Listed records ::
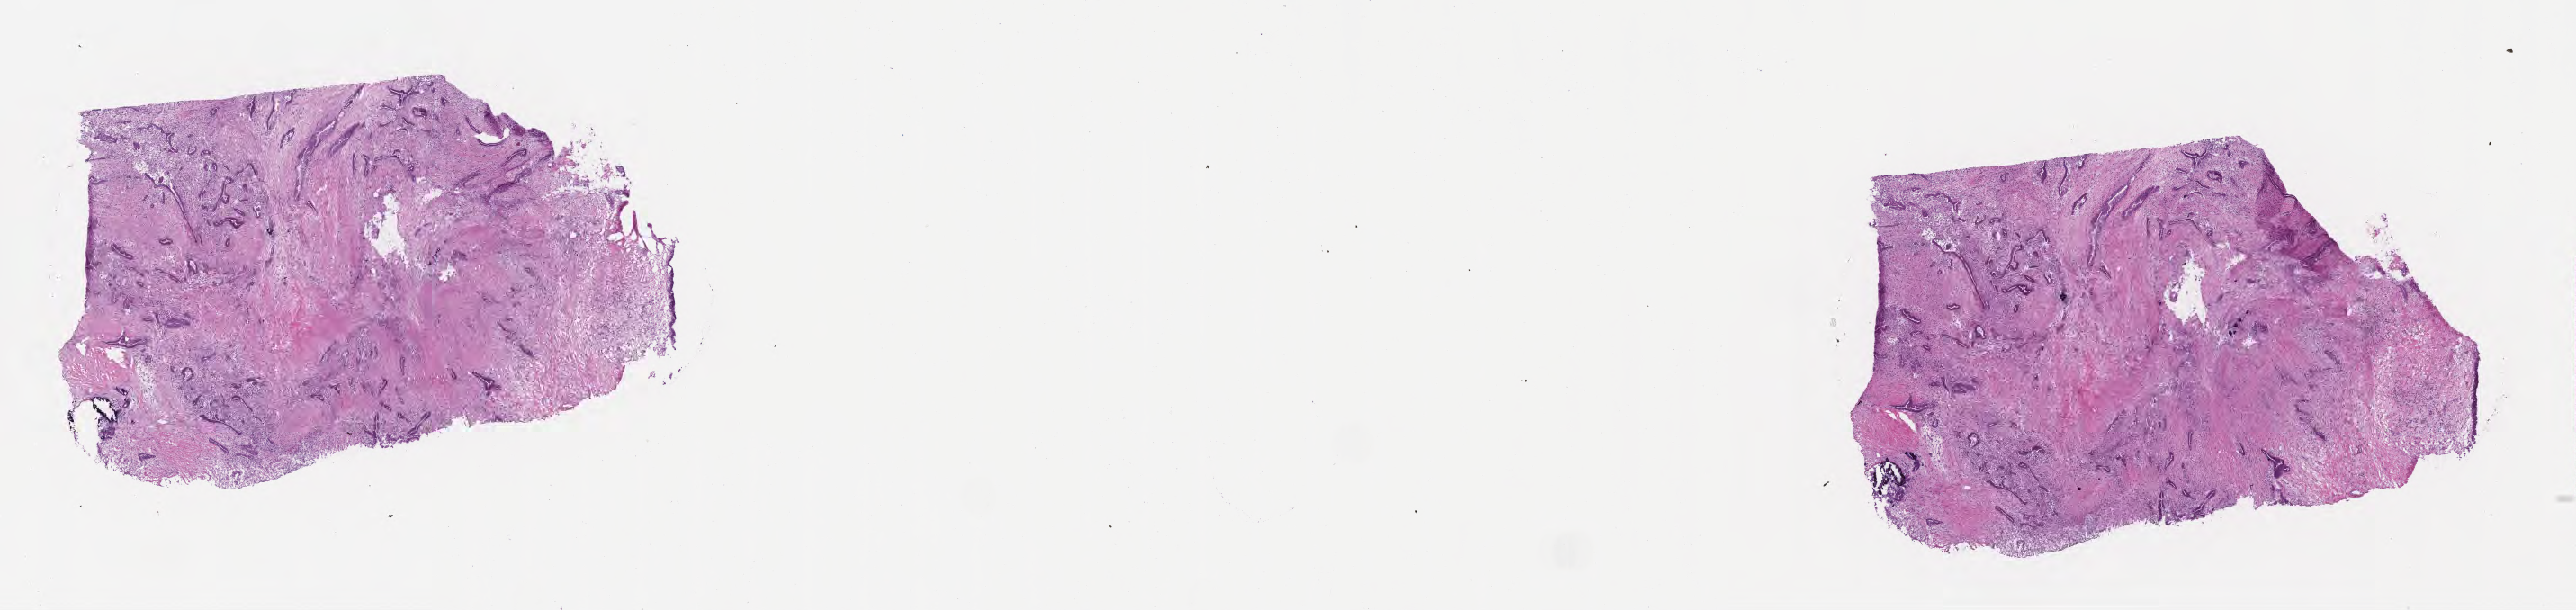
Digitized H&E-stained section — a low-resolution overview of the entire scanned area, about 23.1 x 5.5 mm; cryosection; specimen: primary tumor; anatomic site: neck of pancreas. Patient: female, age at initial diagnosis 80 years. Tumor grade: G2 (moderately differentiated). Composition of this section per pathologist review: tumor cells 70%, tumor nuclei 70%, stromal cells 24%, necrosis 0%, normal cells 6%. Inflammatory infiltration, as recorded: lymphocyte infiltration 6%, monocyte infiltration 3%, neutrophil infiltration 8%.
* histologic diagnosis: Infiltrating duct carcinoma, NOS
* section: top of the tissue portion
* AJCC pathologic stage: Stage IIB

==

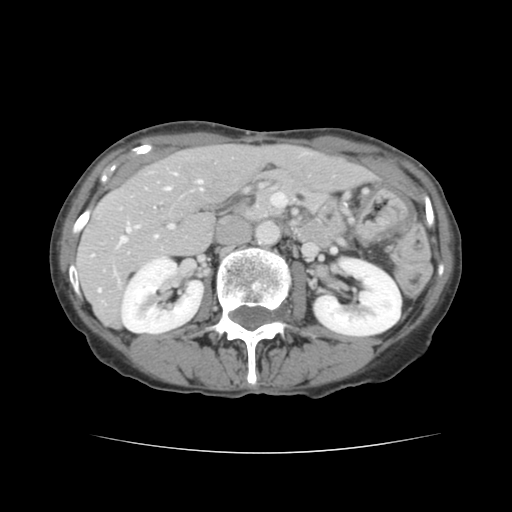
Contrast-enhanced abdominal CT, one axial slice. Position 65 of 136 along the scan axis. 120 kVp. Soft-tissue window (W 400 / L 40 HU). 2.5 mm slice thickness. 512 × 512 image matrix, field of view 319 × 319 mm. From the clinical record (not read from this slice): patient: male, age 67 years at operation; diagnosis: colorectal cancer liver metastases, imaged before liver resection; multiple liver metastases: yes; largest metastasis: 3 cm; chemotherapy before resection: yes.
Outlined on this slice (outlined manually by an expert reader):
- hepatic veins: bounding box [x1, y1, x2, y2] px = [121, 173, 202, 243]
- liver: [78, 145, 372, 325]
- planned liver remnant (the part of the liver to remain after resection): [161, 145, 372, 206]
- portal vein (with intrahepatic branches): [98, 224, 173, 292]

Task prompt :: I'd like the lines above from the one with "- planned liver" up to and including the one with "- portal vein" copied exactly, with no other lines.

Task solution ::
- planned liver remnant (the part of the liver to remain after resection): [161, 145, 372, 206]
- portal vein (with intrahepatic branches): [98, 224, 173, 292]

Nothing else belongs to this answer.